Subjektive Beurteilung der Fahrstabilität: Geradeauslauf (auch im Schub-/Zugbetrieb und bei Lastwechsel), Ansprechverhalten auf Lenkbefehle, Verhalten der Hinterachse bei minimalen Lenkwinkeländerungen und Gleichmäßigkeit der Seitenkraft (Linearität). Handling: Spurhaltung in Kurven, Zielgenauigkeit und Kurvenfestigkeit. Bremsen: Auf trockener Asphaltfahrbahn (Contidrom) werden ABS-Bremsungen von 100 auf 0 km/h durchgeführt. Pro Reifentyp 6 Messfahrten.

Umwelteigenschaften

Verschleißfestigkeit: Prüfung am Prüfstand und im Konvoi über eine Strecke von ca. 10.000 Kilometern und auf dem Verschleißprüfstand, Messung der Profiltiefe an je 24 Reifenstellen. Kraftstoffverbrauch: Verbrauchsmessungen bei 80, 100 und 130 km/h. Geräusch – Außengeräusch: subjektive Beurteilung einer Kunstkopfaufnahme der Abrollgeräusche auf einer Asphaltstrecke mit 80 km/h bei abgestelltem Motor sowie Ermittlung der Messwerte in dB(A). Innengeräusch: subjektive Beurteilung bei Fahrten auf trockenem Asphalt und Beton mit 30 bis 80 km/h. PAK-Gehalt: Aus der Lauffläche wurden Proben entnommen und untersucht. Bewertet wird die Summe aller PAK in mg pro kg Laufflächengummi.

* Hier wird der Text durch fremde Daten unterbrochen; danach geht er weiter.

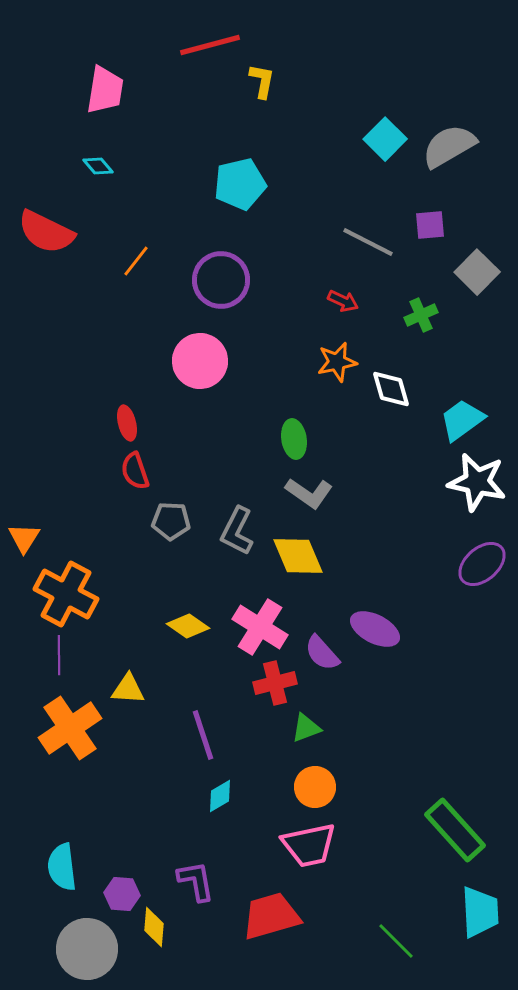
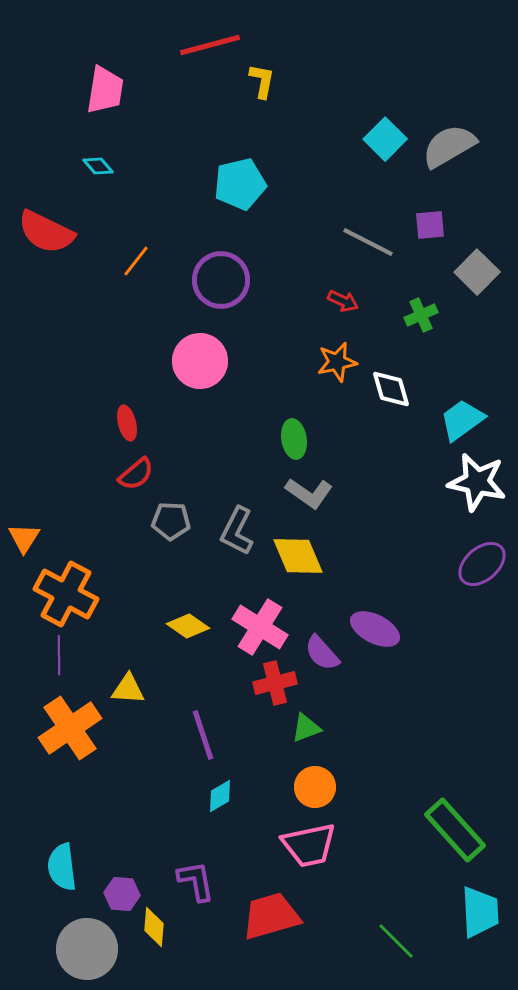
red semicircle at (135, 471): moved 1 px right, 3 px down; rotated 111 degrees counterclockwise
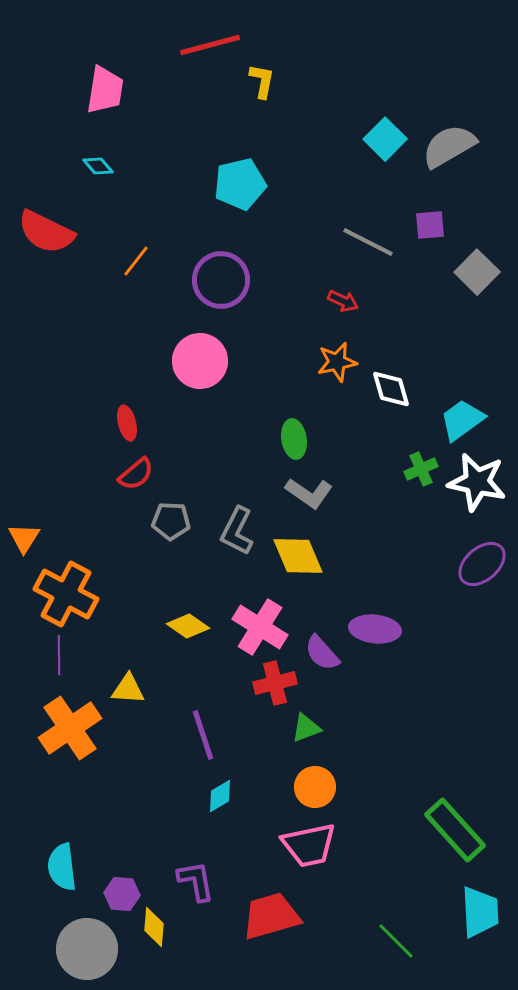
green cross at (421, 315): moved 154 px down
purple ellipse at (375, 629): rotated 21 degrees counterclockwise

Schnelllaufprüfung (nicht bewertet):

Höchstgeschwindigkeitstest nach den über die DIN 78051 hinausgehenden Anforderungen (+ 10 km/h) auf einem Außentrommelprüfstand. Von allen Reifen bestanden.

Kompetent mit "Konsument"

Kompetent mit "Konsument" 

  • Enorme Unterschiede im Verschleiß. Die ­in diesem Bereich besten Reifen schaffen im Vergleich mit den schlechtesten die doppelte Laufleistung.
  • Fast gleichauf im Verbrauch. Die Unterschiede halten sich bei diesem Test mit 0,2 bzw. 0,4 l/ 100 km in Grenzen, zumal man alleine durch moderate Fahrweise noch deutlich mehr Kraftstoff sparen kann.
  • Dimension. Breitere Reifen als notwendig sind teurer und ziehen mitunter einen (geringfügig) höheren Verbrauch nach sich. Und im komplexen Zusammenwirken mit dem Fahrzeug haben sie möglicherweise auch andere Nachteile.